→ **TEXTAUSZUG**
::::::

Dies alles unter einen Hut zu bekommen, ist sicherlich eine der größten Herausforderungen, wenn man „Anastasia“ auf die Bühne bringen möchte. Auch musikalisch bietet das Stück viele Möglichkeiten: von russischen Balalaika-Klängen, über düstere Melodien, die die Intrigen der Rasputins begleiten, von klassisch eleganten Streichern in der Umgebung des russischen Hofstaats bis hin zu romantischen Balladen der jungen Liebe. Dieser Raum für Abwechslung birgt aber immer die Gefahr, dass man den Faden verliert.

Dieser fehlende rote Faden zieht sich sowohl inhaltlich als auch musikalisch durch die Bremer Musicaladaption der klassischen Geschichte. Zahlreiche Ungereimtheiten (Wieso geben sich die Rasputins einfach damit zufrieden, dass sie mit ihrer „erschaffenen“ Anastasia nicht erfolgreich waren?, Warum kann Ana einfach nach Russland zurückkehren, obwohl bekannt ist, dass sie die Prinzessin ist und somit in Lebensgefahr schwebt?, Was passiert mit Franziska nachdem der Schwindel auffliegt?“) machen es schwer, eine runde Handlung zu erleben. Dass die Namen der Protagonisten geändert wurden, mag daran liegen, dass man nicht die Rechte hatte, die Disney-Version auf die Bühne zu bringen und man daher eine eigene Fassung schaffen musste. Also ist die Großfürstin Marie hier Zarin, Anas Freund Dimitri wird zu Niklas, usw. Insgesamt hat diese Version nur wenig Ähnlichkeit mit der Geschichte, die im Disneyfilm erzählt wird.

::::::

Geometriedaten zu Bildern aus mehreren Blickwinkeln:
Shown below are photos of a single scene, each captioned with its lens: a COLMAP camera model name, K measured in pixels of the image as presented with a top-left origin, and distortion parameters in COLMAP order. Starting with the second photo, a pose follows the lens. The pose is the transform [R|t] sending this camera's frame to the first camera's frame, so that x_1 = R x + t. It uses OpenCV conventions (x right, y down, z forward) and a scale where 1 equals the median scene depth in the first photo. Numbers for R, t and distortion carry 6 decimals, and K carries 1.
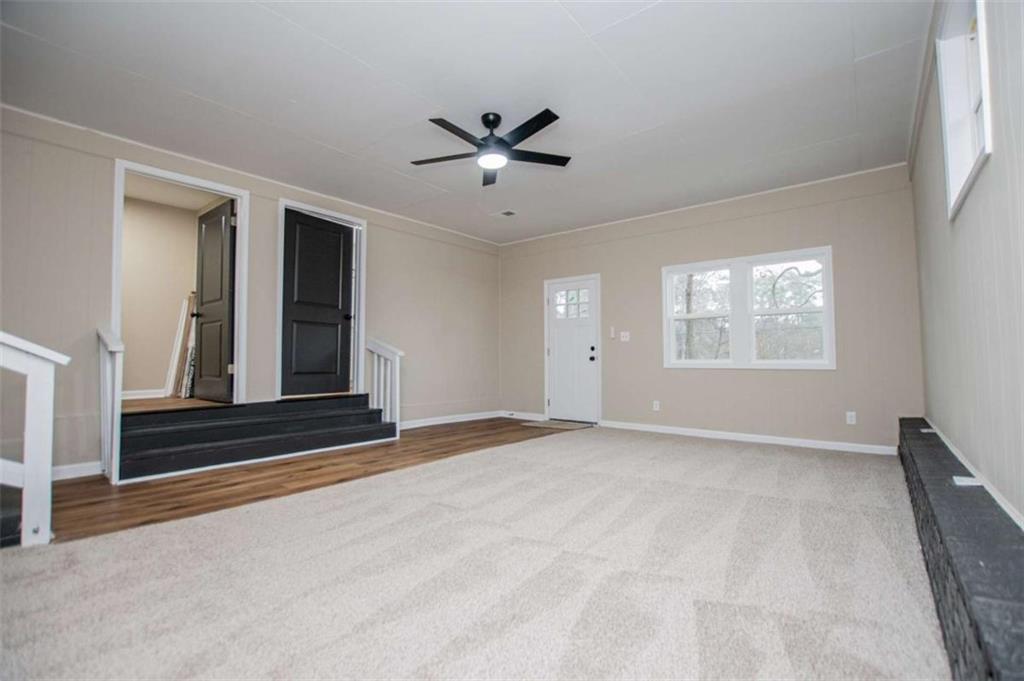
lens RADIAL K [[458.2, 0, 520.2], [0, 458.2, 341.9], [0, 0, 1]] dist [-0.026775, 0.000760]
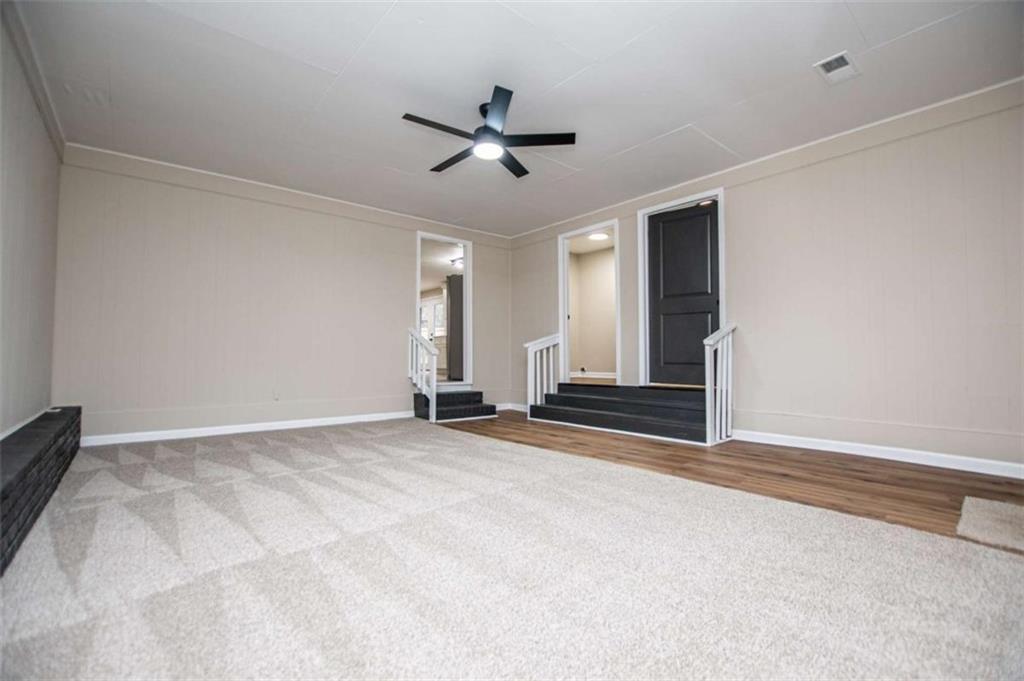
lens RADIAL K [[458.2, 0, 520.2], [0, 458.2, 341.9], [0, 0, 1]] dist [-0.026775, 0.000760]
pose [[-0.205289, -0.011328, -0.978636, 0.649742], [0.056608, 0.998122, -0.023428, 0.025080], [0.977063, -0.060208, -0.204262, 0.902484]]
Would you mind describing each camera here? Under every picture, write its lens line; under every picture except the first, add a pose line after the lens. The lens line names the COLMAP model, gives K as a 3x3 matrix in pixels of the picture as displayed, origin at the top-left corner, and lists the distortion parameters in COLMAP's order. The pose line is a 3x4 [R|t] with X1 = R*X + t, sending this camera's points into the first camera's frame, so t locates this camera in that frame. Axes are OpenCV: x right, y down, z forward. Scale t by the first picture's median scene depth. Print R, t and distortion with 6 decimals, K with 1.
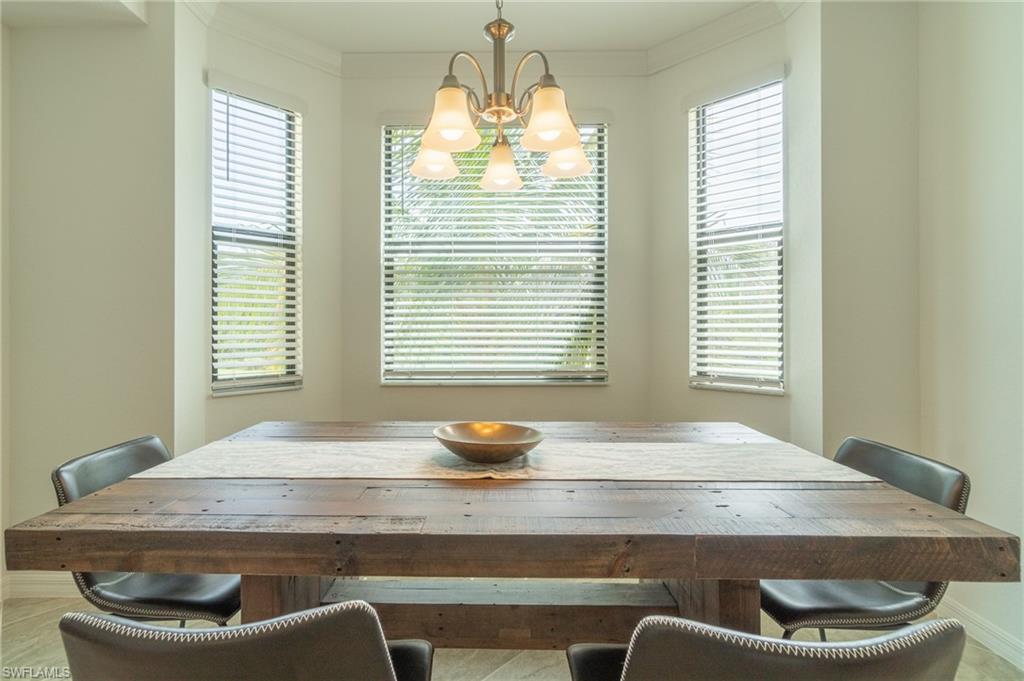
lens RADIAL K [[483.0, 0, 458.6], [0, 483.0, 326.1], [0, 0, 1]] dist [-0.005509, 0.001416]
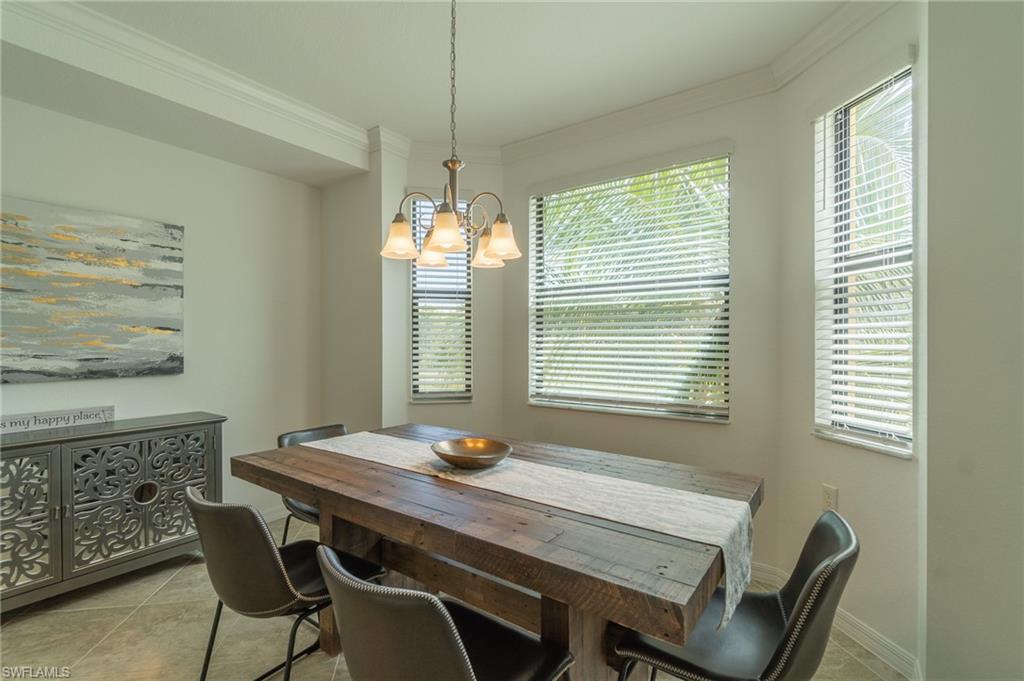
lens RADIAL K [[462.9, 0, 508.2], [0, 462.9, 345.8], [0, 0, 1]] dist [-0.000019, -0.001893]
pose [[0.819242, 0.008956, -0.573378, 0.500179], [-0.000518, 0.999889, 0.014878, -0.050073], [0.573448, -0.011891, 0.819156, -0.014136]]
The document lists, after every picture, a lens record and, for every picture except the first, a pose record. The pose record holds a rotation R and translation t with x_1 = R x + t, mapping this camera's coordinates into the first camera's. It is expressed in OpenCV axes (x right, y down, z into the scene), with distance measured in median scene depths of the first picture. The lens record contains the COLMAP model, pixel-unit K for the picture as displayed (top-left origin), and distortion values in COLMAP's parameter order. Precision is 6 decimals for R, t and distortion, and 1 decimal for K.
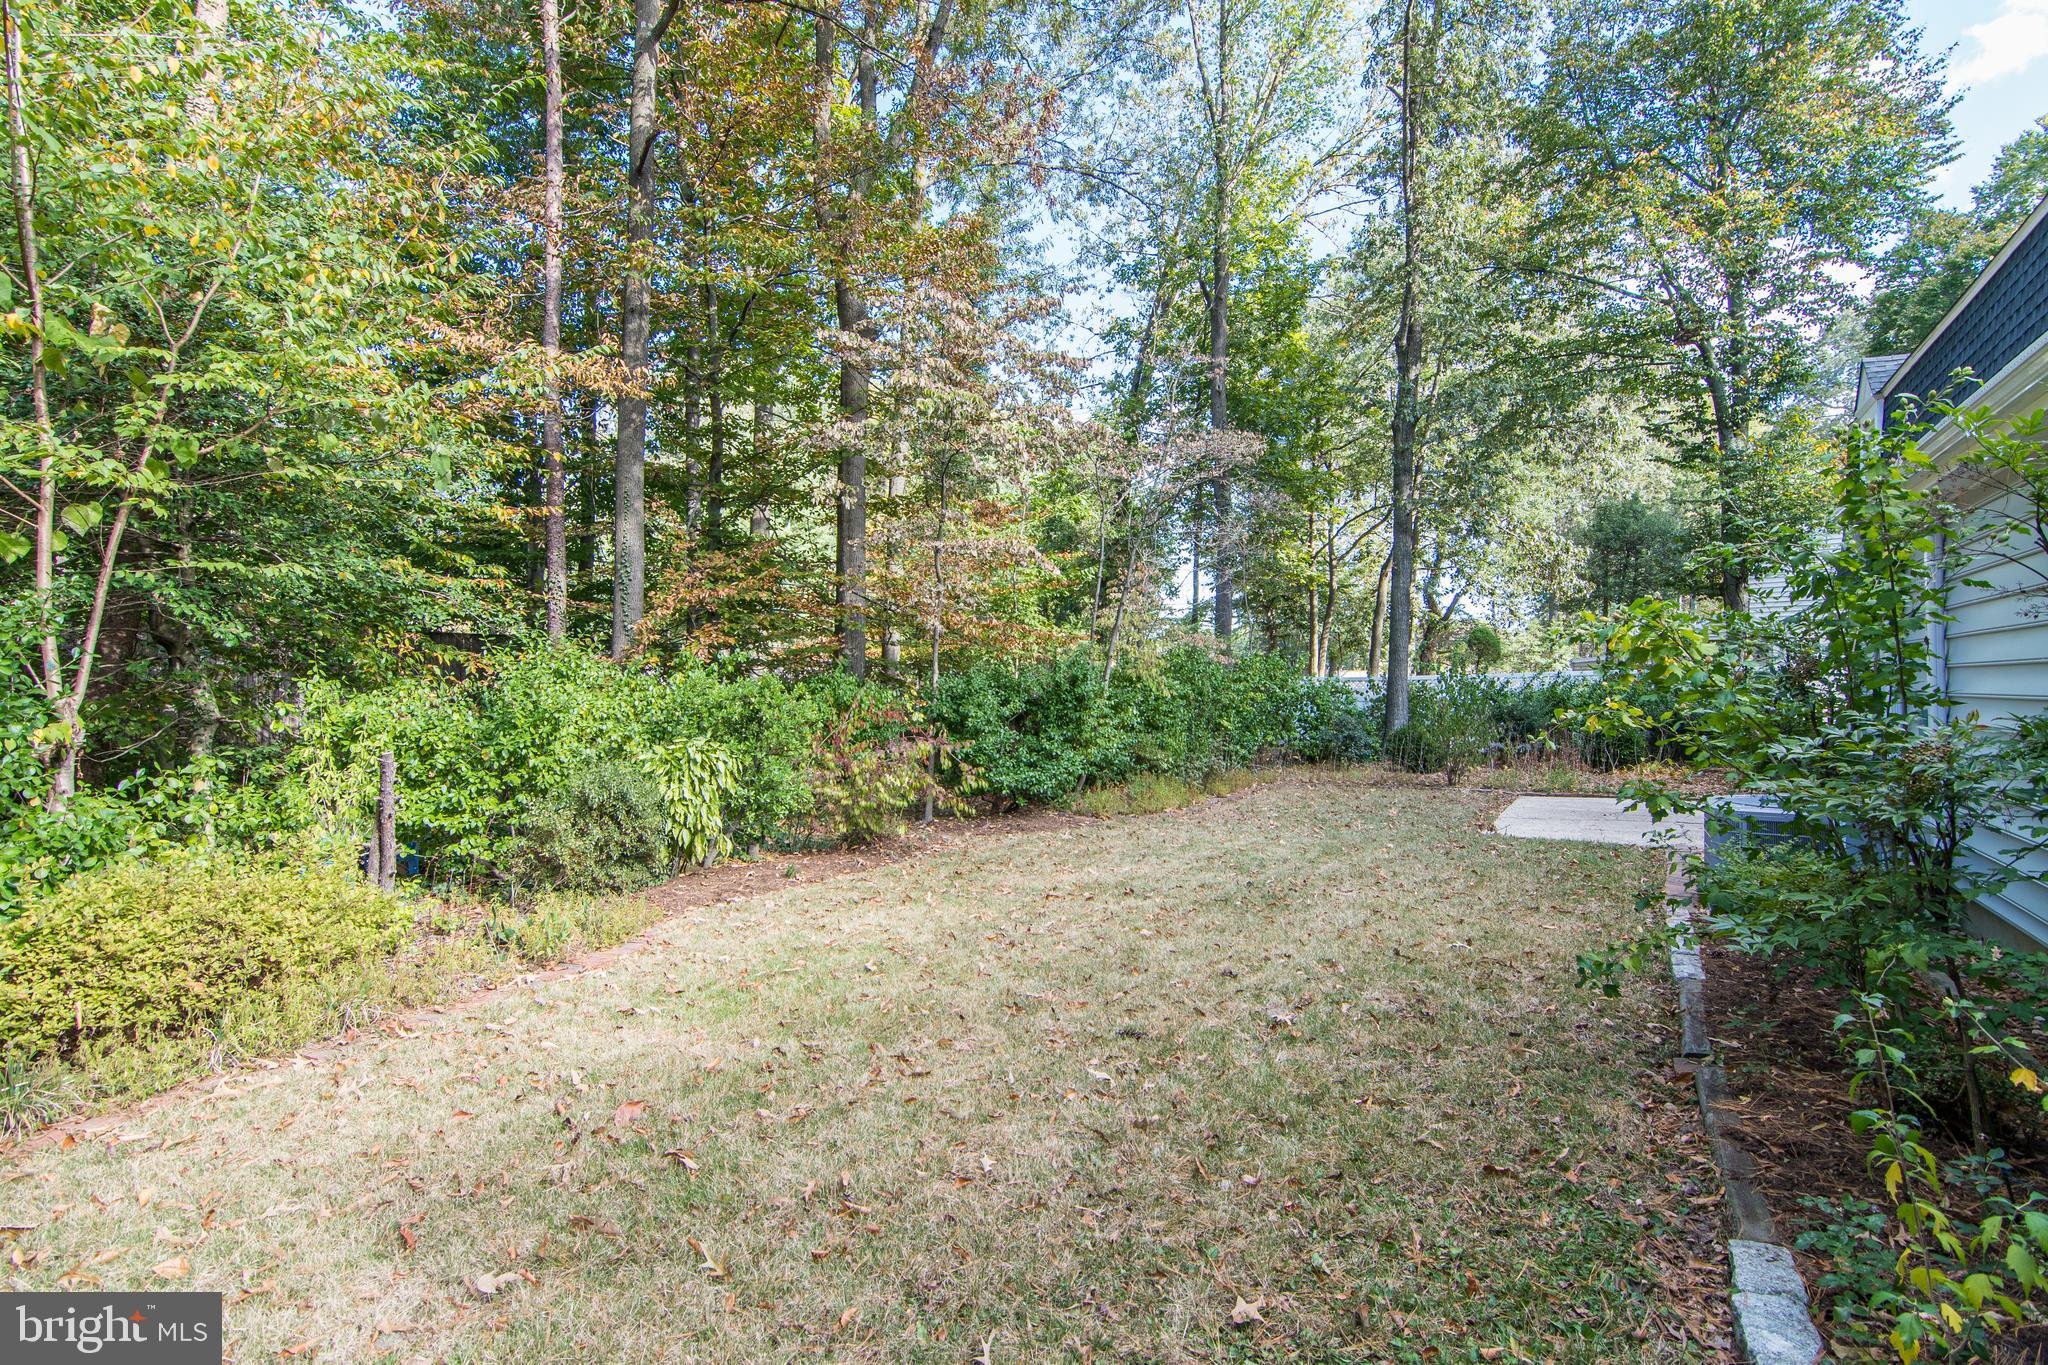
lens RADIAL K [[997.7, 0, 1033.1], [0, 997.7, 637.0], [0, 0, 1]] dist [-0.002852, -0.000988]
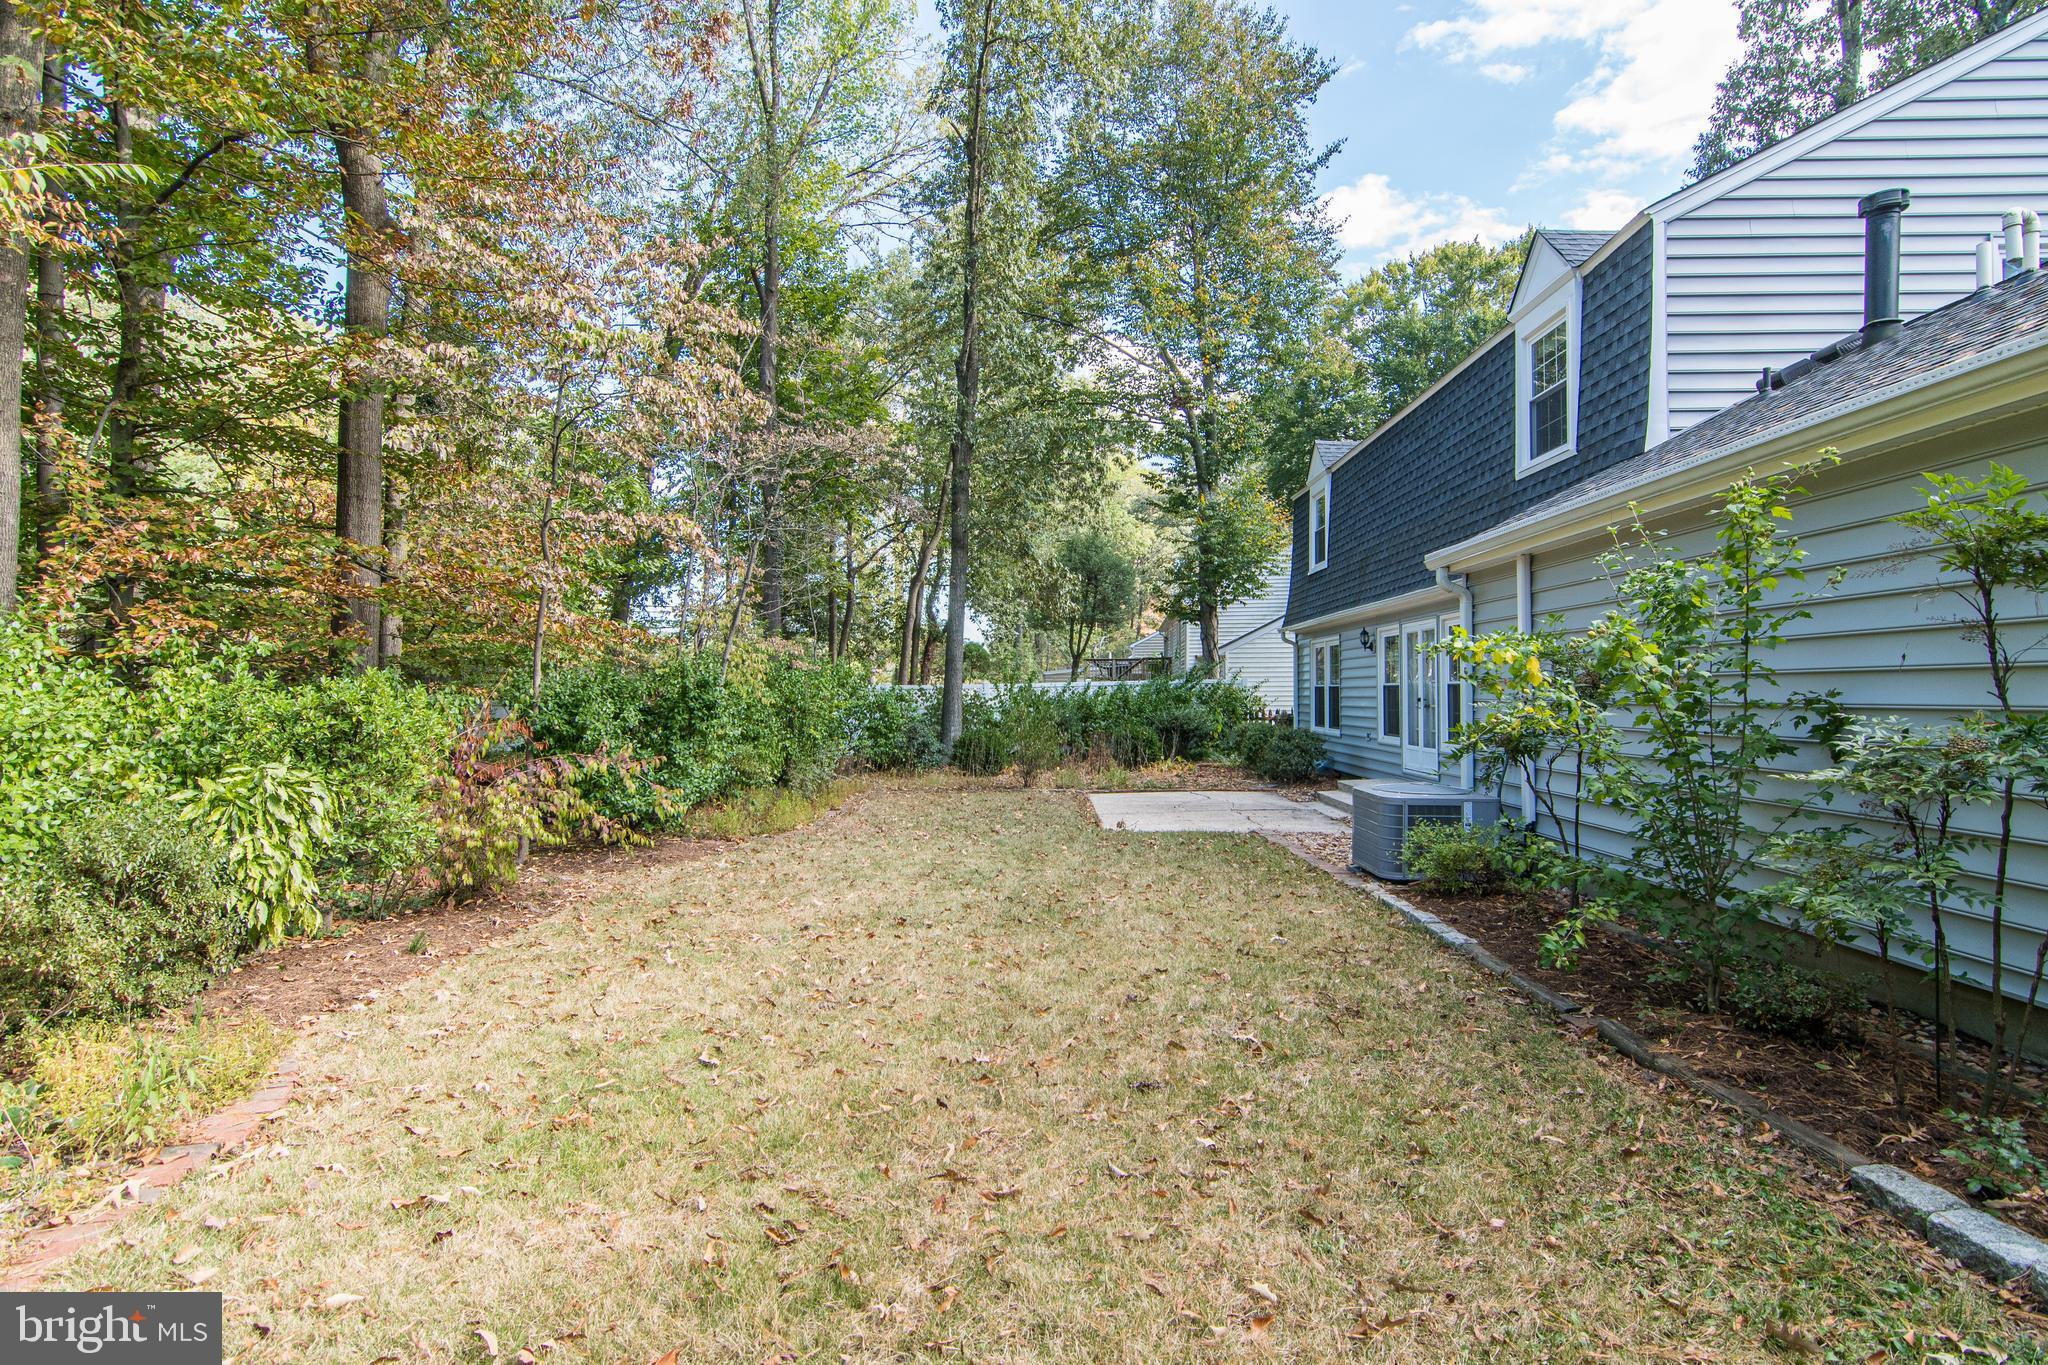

::::::

→ **BITTE BEARBEITEN**
(1) Übersetze diesen Satz aus dem Text über das Musical „Anastasia“ ins Englische: „Insgesamt hat diese Version nur wenig Ähnlichkeit mit der Geschichte, die im Disneyfilm erzählt wird.“
(2) Gib in den Datensätzen alles ab der Zeile mit „Would you mind“ bis hinunter zur Zeile mit „dist [-0.005509, 0.001416]“ wortgetreu aus, beide Zeilen eingeschlossen. Lass die Bilder dabei weg.

→ **ANTWORTEN JE AUFGABE**
(1) Overall, this version bears little resemblance to the story told in the Disney film.

(2)
Would you mind describing each camera here? Under every picture, write its lens line; under every picture except the first, add a pose line after the lens. The lens line names the COLMAP model, gives K as a 3x3 matrix in pixels of the picture as displayed, origin at the top-left corner, and lists the distortion parameters in COLMAP's order. The pose line is a 3x4 [R|t] with X1 = R*X + t, sending this camera's points into the first camera's frame, so t locates this camera in that frame. Axes are OpenCV: x right, y down, z forward. Scale t by the first picture's median scene depth. Print R, t and distortion with 6 decimals, K with 1.
lens RADIAL K [[483.0, 0, 458.6], [0, 483.0, 326.1], [0, 0, 1]] dist [-0.005509, 0.001416]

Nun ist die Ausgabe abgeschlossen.